When compiling MapReduce jobs against a Hadoop installation, you need to include the correct classpath to resolve Hadoop dependencies. The yarn classpath command handles this automatically.
Getting the classpath
Run this command to output the full classpath:
yarn classpath
If yarn isn’t in your $PATH, use the full path:
$HADOOP_HOME/bin/yarn classpath
Replace $HADOOP_HOME with your actual Hadoop installation directory. The command outputs a colon-separated list of JAR files and directories that Hadoop requires.
Compiling with javac
To compile your MapReduce code, pass the classpath directly to javac using command substitution:
javac -cp $(yarn classpath) MyMapReduceJob.java
This captures the output of yarn classpath and uses it as the compilation classpath.
For multiple source files:
javac -cp $(yarn classpath) -d build/ src/*.java
This compiles all Java files in src/ and places class files in the build/ directory.
Setting the classpath persistently
For shell scripts or repeated compilation, export the classpath as an environment variable:
export HADOOP_CLASSPATH=$(yarn classpath)
javac -cp $HADOOP_CLASSPATH MyMapReduceJob.java
You can add this to your .bashrc or .bash_profile if you work with Hadoop frequently, but be aware that HADOOP_CLASSPATH has special meaning in Hadoop — it’s the user classpath that gets prepended to the system classpath at runtime. For compilation purposes, yarn classpath is more appropriate.
Verifying and debugging classpath issues
If compilation fails with “cannot find symbol” errors, verify the classpath is correct:
yarn classpath
echo $?
Check that the command exits with status 0 and outputs paths without errors. The output should include JARs like:
hadoop-common-*.jarhadoop-mapreduce-client-core-*.jarhadoop-hdfs-client-*.jarhadoop-yarn-*.jar
Verify all listed paths actually exist:
yarn classpath | tr ':' '\n' | while read jar; do
[ -e "$jar" ] || echo "Missing: $jar"
done
If paths are missing, your Hadoop installation may be incomplete. Check that $HADOOP_HOME is set correctly:
echo $HADOOP_HOME
ls -la $HADOOP_HOME/share/hadoop/
The share/hadoop/ directory should contain subdirectories like common/, hdfs/, mapreduce/, and yarn/.
Using build tools instead
For new projects, Maven or Gradle are strongly preferred over manual classpath management.
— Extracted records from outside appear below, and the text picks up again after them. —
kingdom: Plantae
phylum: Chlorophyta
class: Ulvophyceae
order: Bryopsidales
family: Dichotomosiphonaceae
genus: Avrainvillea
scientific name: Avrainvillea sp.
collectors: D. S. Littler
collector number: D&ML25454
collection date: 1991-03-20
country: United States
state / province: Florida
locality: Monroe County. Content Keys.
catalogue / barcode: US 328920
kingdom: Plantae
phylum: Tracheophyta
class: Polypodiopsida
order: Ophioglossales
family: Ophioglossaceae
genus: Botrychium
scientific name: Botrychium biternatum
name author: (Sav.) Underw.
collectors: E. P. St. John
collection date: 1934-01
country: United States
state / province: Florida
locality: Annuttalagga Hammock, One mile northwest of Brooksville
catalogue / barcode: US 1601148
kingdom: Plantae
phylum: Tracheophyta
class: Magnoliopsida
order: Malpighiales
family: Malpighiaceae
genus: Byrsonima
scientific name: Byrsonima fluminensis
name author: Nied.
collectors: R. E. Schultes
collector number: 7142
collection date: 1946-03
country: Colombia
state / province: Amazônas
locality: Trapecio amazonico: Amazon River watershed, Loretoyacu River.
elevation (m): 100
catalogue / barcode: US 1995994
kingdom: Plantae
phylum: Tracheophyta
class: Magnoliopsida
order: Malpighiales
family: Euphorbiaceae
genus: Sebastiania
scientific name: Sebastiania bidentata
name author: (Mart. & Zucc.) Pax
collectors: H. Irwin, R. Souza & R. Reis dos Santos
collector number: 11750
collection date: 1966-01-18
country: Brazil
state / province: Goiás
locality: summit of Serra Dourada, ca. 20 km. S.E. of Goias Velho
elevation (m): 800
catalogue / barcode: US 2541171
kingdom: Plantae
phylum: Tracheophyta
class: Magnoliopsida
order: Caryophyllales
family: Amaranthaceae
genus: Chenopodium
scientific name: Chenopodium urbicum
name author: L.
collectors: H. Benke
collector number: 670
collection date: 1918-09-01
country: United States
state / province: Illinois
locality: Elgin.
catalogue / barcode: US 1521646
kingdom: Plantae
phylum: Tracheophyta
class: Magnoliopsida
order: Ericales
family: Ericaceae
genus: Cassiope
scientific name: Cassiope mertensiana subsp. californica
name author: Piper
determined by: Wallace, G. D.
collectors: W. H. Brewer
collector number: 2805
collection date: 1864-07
They handle dependency resolution automatically and make your project reproducible:
Maven:
<dependency>
<groupId>org.apache.hadoop</groupId>
<artifactId>hadoop-mapreduce-client-core</artifactId>
<version>3.3.6</version>
</dependency>
Gradle:
dependencies {
implementation 'org.apache.hadoop:hadoop-mapreduce-client-core:3.3.6'
}
You’ll also typically need hadoop-common and hadoop-hdfs-client dependencies depending on your job requirements.
Runtime vs. compilation classpath
When you actually submit a MapReduce job to the cluster, use hadoop jar:
hadoop jar MyJob.jar com.example.MyJobClass input/ output/
The hadoop jar command automatically includes the correct runtime classpath. You don’t need to manually specify it for job submission — the cluster handles classpath management through the Hadoop configuration.
The yarn classpath command is primarily useful for development-time compilation. At runtime, Hadoop manages the classpath internally based on the installed version and configuration.